Tengo catorce años, mis padres
dicen que tengo…tengo problemas. Eso es
lo que piensan, y de alguna u otra manera necesitan apartar las miradas que
caerían sobre ellos si no cuidaran de mí.
Cuando plasmo en las hojas de mi
cuadernillo sus miedos y mis esperanzas, acuden a su psicólogo para ponerlo al
tanto de mis movimientos, para que éste les cure el tener que acariciar un
espejo cada vez que se encuentran con mis borradores por la casa.

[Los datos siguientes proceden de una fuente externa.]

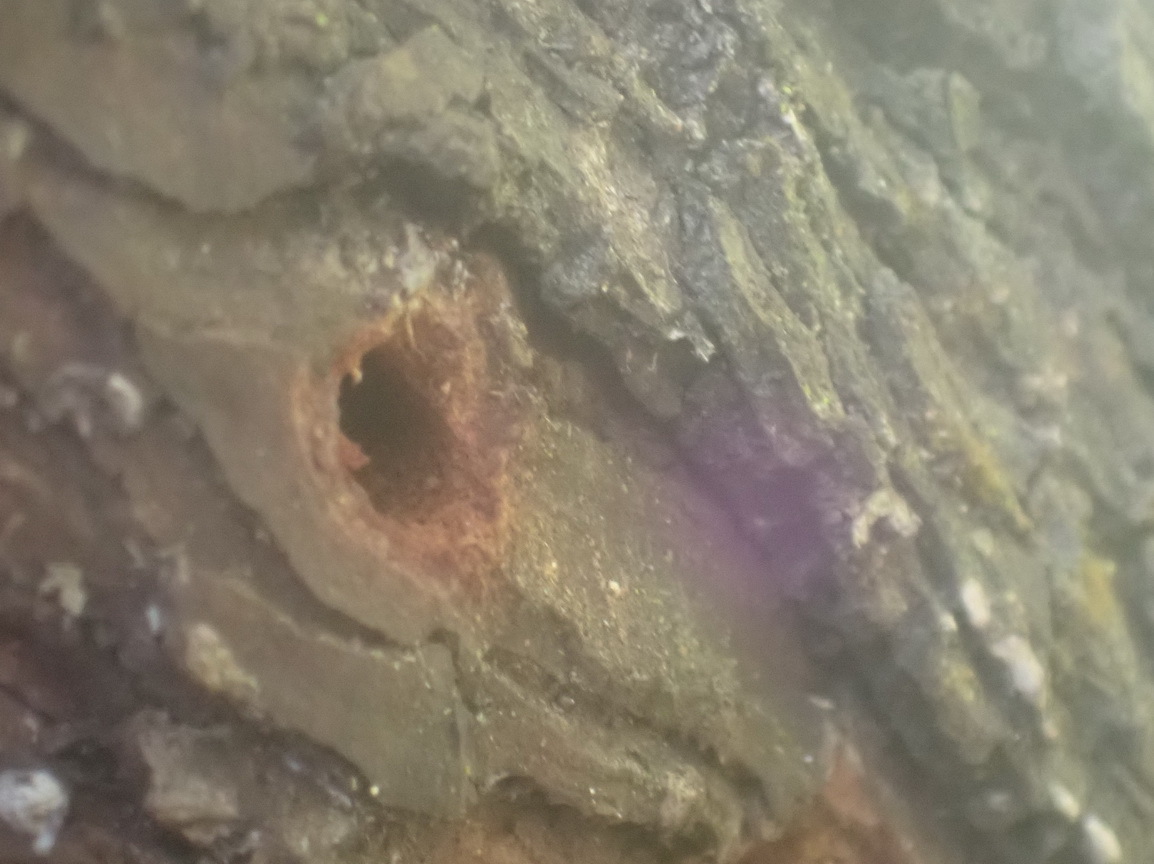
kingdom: Animalia
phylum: Arthropoda
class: Insecta
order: Hymenoptera
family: Pompilidae
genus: Java
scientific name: Java caroliwaterhousei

Ese hombre los exorciza, les vende
soluciones y explicaciones que no comprometan su imagen, les llena las manos de
pastillas, las mismas manos que ahorcan su libertad.
Aún así estoy un tanto ansioso por
estar frente al famoso psicólogo y ver
qué es lo que tiene para mí, saber cuáles serán los trucos que utilizará para
atraparme.
Hoy es el día. Es breve el transcurso
entre mi cama y el despacho del hombre. Voy acompañado de mis padres, quienes
una vez que entro al lugar sagrado se quedan mirándome como pensando “ahora
estamos completos”. Al entrar a la sala veo diplomas y títulos, pero lo que más
me llama la atención son los retratos que hay en una mesa al lado de un gran
sillón. Todas fotos con su familia, felices y sonrientes. Esto dentro de un
lugar carente de todo afecto, es como un lugar en blanco donde uno viene a
neutralizar sus problemas. Aunque no lo advertí a primera vista, ahí estaba el
hombre del día, quien se levantaba para recibirme.

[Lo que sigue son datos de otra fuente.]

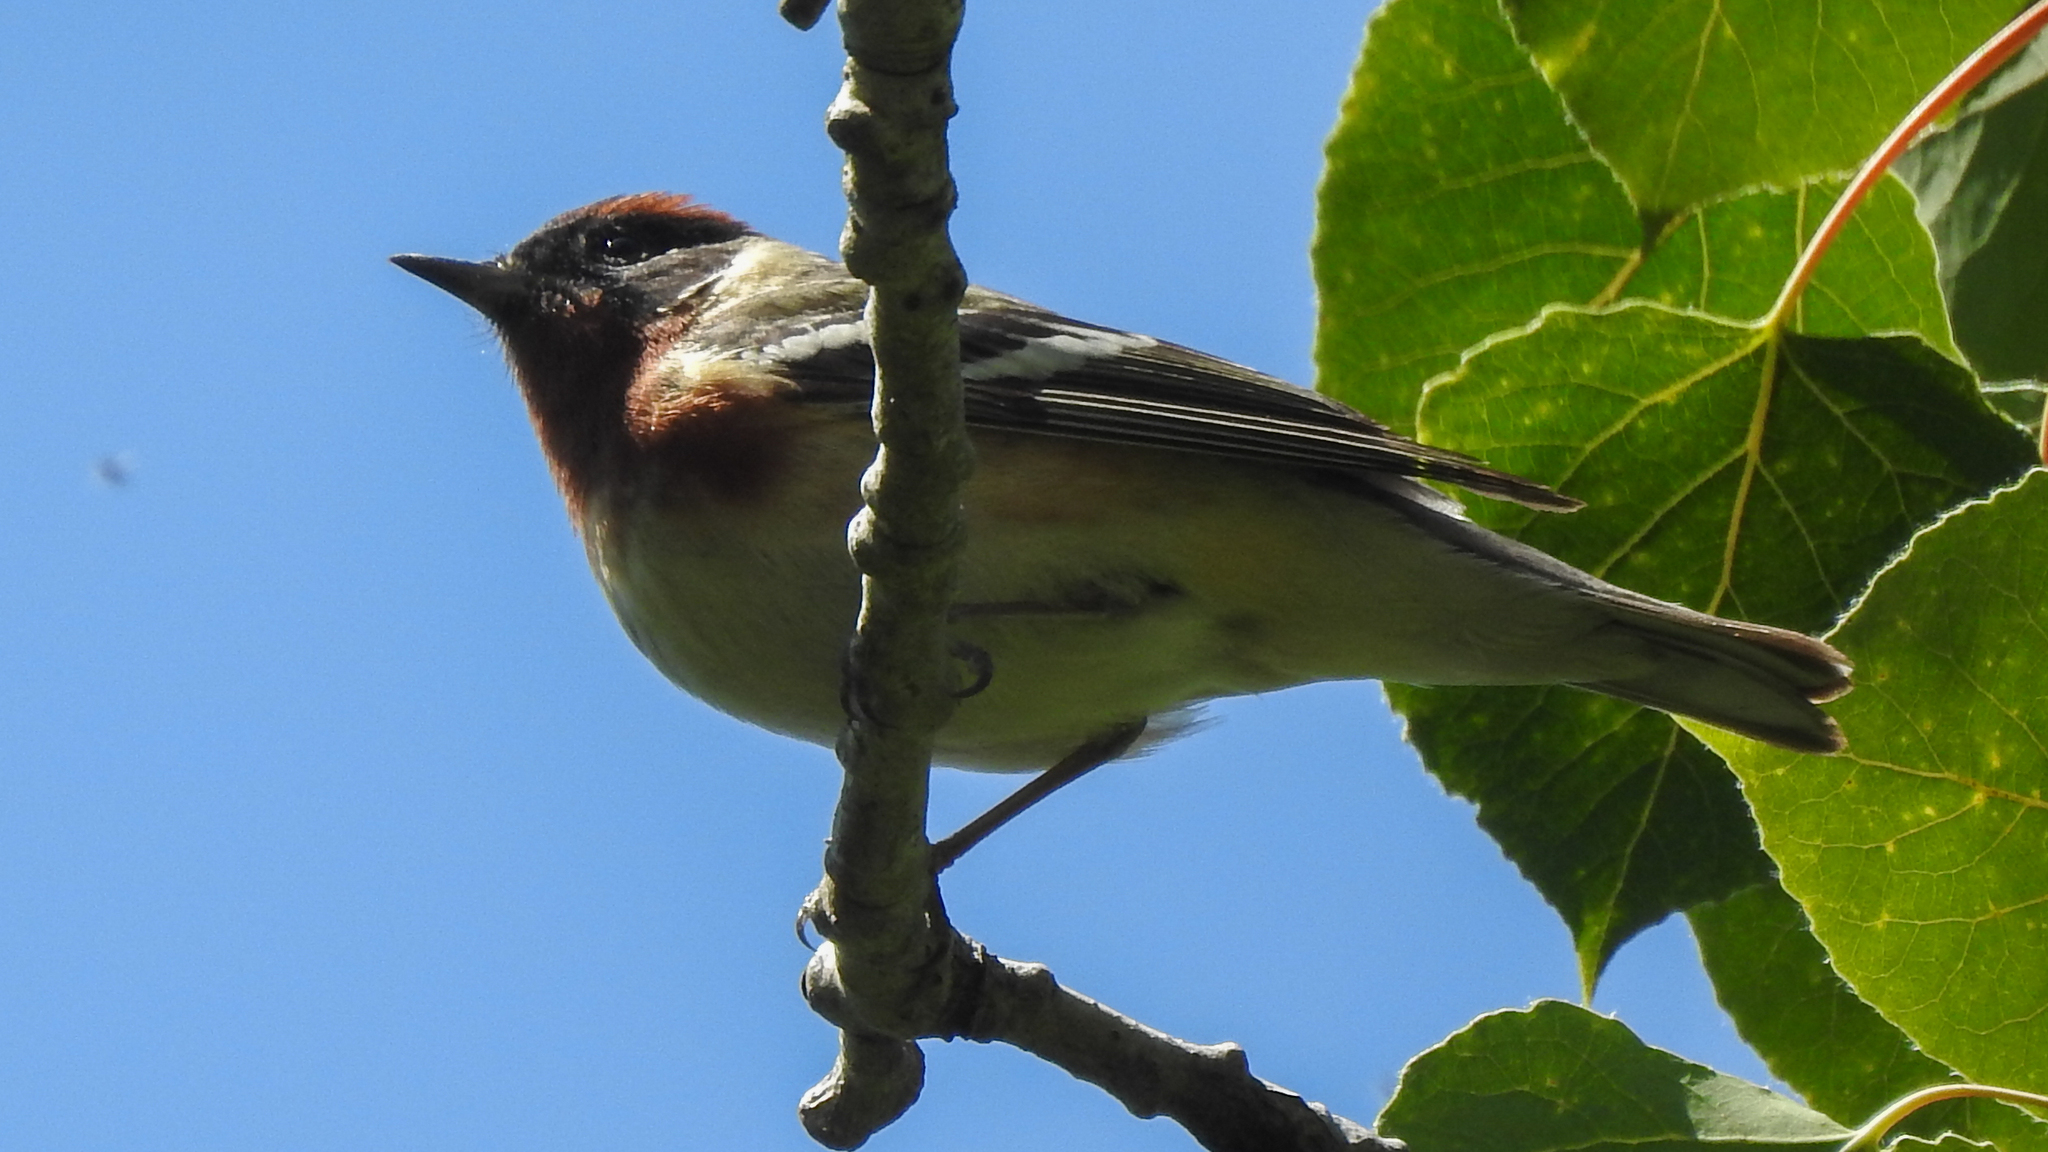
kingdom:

Tomé asiento. Pidió que le contara por
qué estaba ahí. Sin decir una palabra abrí mi mochila, saqué mis garabatos y
cubrí sus retratos con ellos. El hombre se quedó mirándome extrañado.
Descolocándolo aún más le repetí su pregunta.
-Para ayudarte, respondió.
Pensaba ayudarme y aún no advertía mi
problema.
Le pedí que mirara uno de mis dibujos.
Se acercó a la mesa y lo tomó con su mano derecha. En silencio lo miró por
varios minutos.
El dibujo de este chico se mezcló con
la foto de mi familia, la invadió, invadió mi mente, acuarelas que se
retorcían, era yo, rodeado de mareos, yo era el de los problemas, problemas que
se formaron en las sombras de una casa de infancia en la que se convirtió mi
consultorio. Me mira, la foto me está mirando, Este chico se había convertido
en las paredes, en el techo, ¿cuántas cosas simulé resolver con mis métodos?,
esta no era una de ellas, ahora era lo mío lo que debía desenmarañar.
No había raíz de mis tormentos, y es
que yo estaba acostumbrado a buscar en situaciones ya dadas, sin un significado
específico, sólo falencias emocionales, ¿pero qué clase de falla era la mía?
Volví de un golpe a la realidad, con el niño en mi consultorio. Cuando vinieron sus padres a buscarlo sentí que se
estaba llevando algo de mí que no quería mostrarme. Al cruzar las calles ya no
era lo mismo, yo ya no era el mismo. Las cosas tenían otro matiz, no daba la
hora de volver a ver a mi paciente la semana entrante e interrogarlo acerca de
estas nuevas cuestiones mías.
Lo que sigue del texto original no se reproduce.